> _Parts of the exercise_:
1. Answer these questions about the post on the stubborn two year old.
(a) What are the ages of the reader's four boys?
(b) What did the replying parents choose to call their two year olds instead of "terrible"?
(c) Where did they train their children to sit to get control, and how were their hands placed?
2. In the post on the stubborn two year old, rewrite the passage from "Hello, I have" up to and including "along the way!", replacing "entries" with "posts".
3. Continue the post on the stubborn two year old from the point at which it stops.

> _Excerpt provided_:

A VERY stubborn two year old

Here is from another reader:

Hello, I have been so blessed by your entries, they encourage me daily! Thank you so much for taking the time to bless others with what you have learned along the way!

We have four busy boys, ages eleven, nine, four, two. I am wondering mostly about our VERY stubborn two year old. I'm sure I underestimate him, but am wondering what wording to use when talking about self-control & what is reasonable to expect from him. For example, when I set him down in a spot to calm down, he jumps right back up, usually in a full blown fit and it becomes a whole other issue trying to get him to stay put and the original problem is now being forgotten about. I know if I am diligent, we will get to the point of being able to calmly sit down, so I'm assuming I just continue to sit him down and deal with the fit……….but how?

Also, what wording should I be using to make sure he is comprehending what I am talking about- how do I explain self-control to a two year old?

I have so many more questions, but for now this one seems to be the one that needs the most attention!


Again, thank you so much for your time. We just have the older two in sports and I feel like there is no extra time, so I am truly grateful to you both for the time spent on this blog!


Thanks again for your time,

Thank you so much for your generous comments! Your question is a favorite of mine and a common one regarding two year olds!! Know that we love this age, but it requires some of our most consistent training. They are learning a language, becoming very mobile, and are feeling very independent and curious!!

Begin with the awareness of the power of words. Culture wants to brainwash parents to believe that two year olds are “terrible”. We chose instead to talk about our “terrific two year old”. Let’s not expect him to be stubborn and terrible! I was saying the same thing until I heard someone tell me we were talking our children into being awful. I try to catch them doing something right and cheering!! I also tell them they are nice brothers and sisters, good listeners and good at …. While we all have to deal with a sin nature that is self –serving, the vision is to explain to our children they have a choice to have the control to do the right thing especially when it is really hard.

With two year olds, here are some of our favorite ideas:

Spend time when no one is in trouble or stressed, training on what it looks like to go to a place to get control. I sometimes role-played being the one crying while trying to talk, whining or not able to do what I am being asked to do.  Explain to them that if they do not have control of themselves, we will send them to a place you have picked out to sit quietly and get control. We trained our children to go to the bottom step of the stairway and sit with their hands folded in their laps (This physical act is proven to help calm us.) We stressed the child was not in trouble, but needed to go to get control of themselves. We did not call this time out or time them or govern how long this was going to take. Frankly, it varied with each child and with each situation.  When they felt strong enough to come back and obey, they could get up.

> _Data listing_:

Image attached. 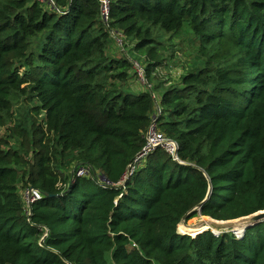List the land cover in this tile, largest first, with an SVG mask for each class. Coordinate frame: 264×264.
Returning a JSON list of instances; mask_svg holds the SVG:
<instances>
[{"label":"trees","instance_id":"trees-1","mask_svg":"<svg viewBox=\"0 0 264 264\" xmlns=\"http://www.w3.org/2000/svg\"><path fill=\"white\" fill-rule=\"evenodd\" d=\"M51 1L0 0V127L13 94L43 113L20 147L0 138V264H264V220L177 229L264 212V0H110L107 26L98 0ZM152 28H187L210 54L156 97L119 87L131 62L108 55L111 32L131 38L148 79ZM155 107L176 160L139 158ZM53 144L89 181L60 178ZM21 182L40 194L28 214Z\"/></svg>","mask_w":264,"mask_h":264},{"label":"rangeland","instance_id":"rangeland-1","mask_svg":"<svg viewBox=\"0 0 264 264\" xmlns=\"http://www.w3.org/2000/svg\"><path fill=\"white\" fill-rule=\"evenodd\" d=\"M110 34L112 35L113 32ZM150 34L156 40L154 47L160 63L148 79L144 77L143 71L147 65L146 58L144 54L135 50L136 41L131 38L118 36L116 33L112 36L113 42L110 44L109 57H123L131 62L132 65V68L129 70L128 80L124 83H119V87L130 89L133 92L141 89L151 90L156 97L170 86H179L181 76L204 66L206 60L209 58L210 54L208 50L201 47L200 40L187 28H183L181 32L173 37H170V33H165L155 28L150 30ZM11 104L12 109L6 116V123L0 127V138L6 140L9 147L18 148L20 144L25 142V139L18 134V130L22 129L23 132L29 133L32 130L34 121L38 123L43 118V113H40L38 116L35 115L33 107L36 102L29 95L13 94ZM156 110L157 107H155L153 112L152 122L154 121V116L159 115ZM53 150V167L60 175V178L68 179L74 176L76 167L80 163L71 161V157L69 156L63 157L59 152V148L54 146V144ZM90 177L91 174L87 176L88 181ZM98 177V181L100 182V178L102 177L100 175ZM18 188L24 207L29 212L26 205V195L27 191L31 188H25L23 182L19 184ZM203 220L207 219L198 216L188 221H181L177 229L179 226H182L183 231L195 230L200 227ZM206 226L208 225L205 224L204 227ZM225 232H229V230ZM185 235L189 236L188 234Z\"/></svg>","mask_w":264,"mask_h":264},{"label":"built area","instance_id":"built-area-1","mask_svg":"<svg viewBox=\"0 0 264 264\" xmlns=\"http://www.w3.org/2000/svg\"><path fill=\"white\" fill-rule=\"evenodd\" d=\"M42 1H45L47 3H52L51 0H42ZM98 2H99V7H100V13H99L100 19L103 22V24L107 26V23L109 22L110 0H98ZM111 36H114V33ZM156 112H158V114L160 113V110L158 107H157ZM145 141H146L145 146L143 147L142 153L140 154L139 158L156 148H163L175 160L177 159L175 155V152L178 148L177 143L171 139L165 138L162 134L158 133V131L155 128L154 122L151 123V125L149 126V128L147 129L145 133ZM88 175H89V171L87 168H84V167L78 168L75 171V176L78 178H85ZM103 180L104 179L101 178L102 182ZM26 198H27L26 205L28 207L27 209H29L30 205L40 198V194L38 192H34L33 189H30L29 191H27ZM45 237H46V233L43 234V236L41 237V240L44 239Z\"/></svg>","mask_w":264,"mask_h":264},{"label":"water","instance_id":"water-1","mask_svg":"<svg viewBox=\"0 0 264 264\" xmlns=\"http://www.w3.org/2000/svg\"><path fill=\"white\" fill-rule=\"evenodd\" d=\"M177 154V150L175 152V155ZM198 214H200V211H197ZM185 219V218H184ZM184 219L182 220V222H184ZM264 220V212L259 213L257 215L252 216L249 219H245L239 222H235V223H217L214 222L212 220H203L202 223L200 224V226H203L204 224H207L210 228L216 230L214 232L216 233H220V232H225L227 230L231 231V229H235V228H246L249 227L259 221Z\"/></svg>","mask_w":264,"mask_h":264},{"label":"bare ground","instance_id":"bare-ground-1","mask_svg":"<svg viewBox=\"0 0 264 264\" xmlns=\"http://www.w3.org/2000/svg\"><path fill=\"white\" fill-rule=\"evenodd\" d=\"M204 226H205V224H204ZM182 227V226H181ZM232 230H234V231H241V230H243L242 228H235V229H232Z\"/></svg>","mask_w":264,"mask_h":264}]
</instances>
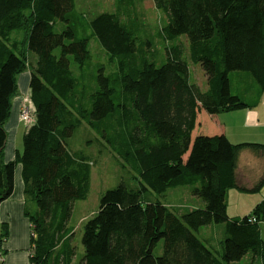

> _Task responses_:
1.
(a) Eleven, nine, four and two.
(b) Their "terrific two year old."
(c) On the bottom step of the stairway, with their hands folded in their laps.

2.
Hello, I have been so blessed by your posts, they encourage me daily! Thank you so much for taking the time to bless others with what you have learned along the way!

3.
We practiced this many times, letting everyone who wanted to play the role of mommy or the one being sent to the stairs.  This meant showing us a happy face (hands at the side of their mouths while they were smiling) cheesy, yes, but it accomplished what we were after ie a change in their heart and a willingness to obey. If they got up before they had self control, we sent them back with a try again reminder. Practicing like this helped ensure they knew what we wanted. After that, if the behavior continued, we disciplined because now they were being disobedient to what we were asking them to do.

We started this training as soon as children were walking. In the beginning, even after the training, I would have walk them to the step and remind them what to do. I would go pretty crazy with cheering when they could get to the stairs by themselves (catch them doing it right!). A two year old should be able to go the stairs pretty easily with training. The important part for parents is to make sure you do not sound mad or that you are disciplining. Remember, even as parents, we need to walk away and get control of ourselves at times!! It is a great process for all of us!!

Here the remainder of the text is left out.